What is Beetle Kill Pine?
Beetle kill pine comes from the lodgepole pine tree that has been killed by the pine bark beetle.
We harvest dead lodgepole pine trees for use in building railing, log furniture, and tongue and groove wall or ceiling covering. Beetle kill pine wood is easy to work with, it’s both strong and beautiful. The color variation in the wood makes it decorative for furniture building. You’ll notice a blue-grey color stain in the wood which is caused by the fungus carried by the pine beetle.
The mountain pine beetle has already killed huge numbers of pine trees in Colorado and northern mountain states. Lodgepole pine trees make up about eight percent of Colorado’s forests, at elevations of 6,000-11,000 feet altitude.
Due to warmer mountain temperatures in recent decades, the native pine beetle population has not been killed off in winter, allowing about 70% of the lodgepole pine trees to have been infested by beetles. It’s estimated that beetle kill will leave a deforested area of about the size of Rhode Island. Chemical prevention of beetle kill is effective but much too expensive for large-scale use. If not removed, the dead lodgepole pine trees rot and become unusable, increasing the risk of larger forest fires and may even contribute to climate change as they decay.

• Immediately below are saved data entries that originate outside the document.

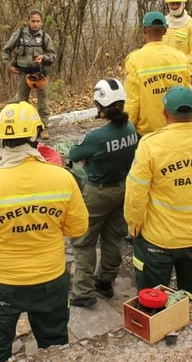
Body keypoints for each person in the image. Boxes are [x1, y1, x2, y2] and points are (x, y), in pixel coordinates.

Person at [0, 101, 89, 362]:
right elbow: (78, 228)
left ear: (2, 140)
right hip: (50, 282)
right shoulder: (62, 178)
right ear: (36, 135)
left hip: (0, 286)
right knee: (56, 348)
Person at [124, 85, 192, 298]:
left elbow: (135, 193)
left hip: (158, 239)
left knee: (153, 299)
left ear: (164, 113)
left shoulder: (150, 145)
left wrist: (134, 227)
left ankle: (160, 328)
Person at [68, 79, 139, 307]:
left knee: (84, 241)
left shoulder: (96, 137)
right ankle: (105, 281)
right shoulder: (130, 130)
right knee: (112, 237)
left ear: (99, 105)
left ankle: (83, 291)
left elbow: (74, 153)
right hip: (123, 188)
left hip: (98, 193)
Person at [123, 11, 191, 136]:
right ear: (165, 31)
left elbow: (133, 101)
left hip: (148, 133)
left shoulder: (134, 60)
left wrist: (126, 130)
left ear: (144, 30)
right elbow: (187, 95)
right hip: (177, 129)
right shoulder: (181, 58)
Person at [1, 10, 58, 139]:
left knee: (43, 102)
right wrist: (8, 65)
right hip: (24, 73)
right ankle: (24, 128)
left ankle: (43, 128)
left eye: (38, 21)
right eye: (33, 21)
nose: (35, 24)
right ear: (28, 21)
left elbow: (53, 55)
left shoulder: (45, 37)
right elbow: (6, 50)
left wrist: (44, 57)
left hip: (40, 74)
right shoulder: (20, 34)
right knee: (22, 102)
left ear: (41, 22)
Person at [163, 0, 192, 78]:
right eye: (172, 4)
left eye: (177, 3)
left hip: (183, 74)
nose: (174, 6)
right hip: (163, 73)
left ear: (183, 4)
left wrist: (180, 67)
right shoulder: (163, 22)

Why use beetle kill pine or aspen logs?
Sustainability. We have more than enough dead trees in our Colorado forests that need to be harvested and put to use. I use only local trees, resources and local labor.
If you care about using the least carbon footprint when furnishing your home, log furniture made from Colorado beetle kill pine is a wise choice. I produce no waste – any excess wood is used for heating my home in the winter months.